## ACTIVITY 1
How would you translate this sentence from the article on Laos at the Olympics into Spanish: "The National Olympic Committee of Laos was formed in 1975 and officially recognized by the International Olympic Committee in 1979."
## ACTIVITY 2
Can you retype everything in the article on Laos at the Olympics from "Summer appearances" down to "Committee in 1979."?

─── EXCERPT ───

- IOC code: LAO
- NOC: National Olympic Committee of Lao
- Medals: Gold 0 Silver 0 Bronze 0 Total 0

Summer appearances
- 1980; 1984; 1988; 1992; 1996; 2000; 2004; 2008; 2012; 2016; 2020; 2024;

= Laos at the Olympics =

Laos, officially the Lao People's Democratic Republic, has competed in 11 Summer Olympic Games. The nation has not participated at the Winter Olympic Games and also have not yet won an Olympic medal, but it did get a bronze in the Paralympics

The National Olympic Committee of Laos was formed in 1975 and officially recognized by the International Olympic Committee in 1979.

─── EXERCISE DATA ───

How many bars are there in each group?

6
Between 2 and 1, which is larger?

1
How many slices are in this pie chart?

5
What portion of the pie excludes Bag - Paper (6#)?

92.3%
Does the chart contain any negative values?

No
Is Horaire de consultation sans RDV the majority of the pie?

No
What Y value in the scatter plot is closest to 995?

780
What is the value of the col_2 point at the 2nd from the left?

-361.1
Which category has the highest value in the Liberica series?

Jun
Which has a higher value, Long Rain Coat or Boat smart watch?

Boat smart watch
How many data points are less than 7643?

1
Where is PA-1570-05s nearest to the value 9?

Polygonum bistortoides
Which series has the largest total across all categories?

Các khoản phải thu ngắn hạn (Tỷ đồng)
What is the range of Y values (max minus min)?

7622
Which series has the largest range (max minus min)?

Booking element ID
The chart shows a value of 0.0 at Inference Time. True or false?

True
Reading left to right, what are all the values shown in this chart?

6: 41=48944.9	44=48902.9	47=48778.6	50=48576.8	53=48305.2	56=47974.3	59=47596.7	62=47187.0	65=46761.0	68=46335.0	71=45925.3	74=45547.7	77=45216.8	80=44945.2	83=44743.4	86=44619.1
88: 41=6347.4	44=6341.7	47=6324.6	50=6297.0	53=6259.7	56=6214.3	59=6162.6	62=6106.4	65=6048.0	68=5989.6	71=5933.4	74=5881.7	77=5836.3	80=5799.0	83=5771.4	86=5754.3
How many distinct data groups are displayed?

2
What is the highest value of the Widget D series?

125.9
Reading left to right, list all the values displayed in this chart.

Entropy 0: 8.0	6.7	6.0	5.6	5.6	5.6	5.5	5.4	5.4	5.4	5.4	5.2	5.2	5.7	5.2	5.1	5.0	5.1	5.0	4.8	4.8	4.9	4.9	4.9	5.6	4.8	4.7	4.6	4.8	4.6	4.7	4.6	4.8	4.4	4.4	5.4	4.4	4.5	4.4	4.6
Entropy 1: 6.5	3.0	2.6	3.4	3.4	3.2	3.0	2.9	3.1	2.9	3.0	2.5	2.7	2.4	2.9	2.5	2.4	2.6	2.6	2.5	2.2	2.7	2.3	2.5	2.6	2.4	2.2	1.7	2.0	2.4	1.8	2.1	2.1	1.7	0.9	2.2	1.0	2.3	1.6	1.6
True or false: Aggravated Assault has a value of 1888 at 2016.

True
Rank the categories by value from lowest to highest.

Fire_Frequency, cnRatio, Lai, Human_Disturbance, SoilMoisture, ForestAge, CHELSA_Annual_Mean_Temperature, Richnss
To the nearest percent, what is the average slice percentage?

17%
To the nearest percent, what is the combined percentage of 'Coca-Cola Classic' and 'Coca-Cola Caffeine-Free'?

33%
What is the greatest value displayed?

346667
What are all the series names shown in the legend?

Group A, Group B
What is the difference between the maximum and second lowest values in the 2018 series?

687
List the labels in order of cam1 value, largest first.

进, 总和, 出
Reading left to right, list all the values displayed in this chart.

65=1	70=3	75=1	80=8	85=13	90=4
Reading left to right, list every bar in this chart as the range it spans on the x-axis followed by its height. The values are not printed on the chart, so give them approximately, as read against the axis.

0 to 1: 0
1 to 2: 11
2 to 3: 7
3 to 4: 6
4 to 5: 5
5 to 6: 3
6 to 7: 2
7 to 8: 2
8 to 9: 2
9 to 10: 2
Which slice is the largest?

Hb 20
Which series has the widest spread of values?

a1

───

## EXERCISE SOLUTION 1
El Comité Olímpico Nacional de Laos se formó en 1975 y fue reconocido oficialmente por el Comité Olímpico Internacional en 1979.

## EXERCISE SOLUTION 2
Summer appearances
- 1980; 1984; 1988; 1992; 1996; 2000; 2004; 2008; 2012; 2016; 2020; 2024;

= Laos at the Olympics =

Laos, officially the Lao People's Democratic Republic, has competed in 11 Summer Olympic Games. The nation has not participated at the Winter Olympic Games and also have not yet won an Olympic medal, but it did get a bronze in the Paralympics

The National Olympic Committee of Laos was formed in 1975 and officially recognized by the International Olympic Committee in 1979.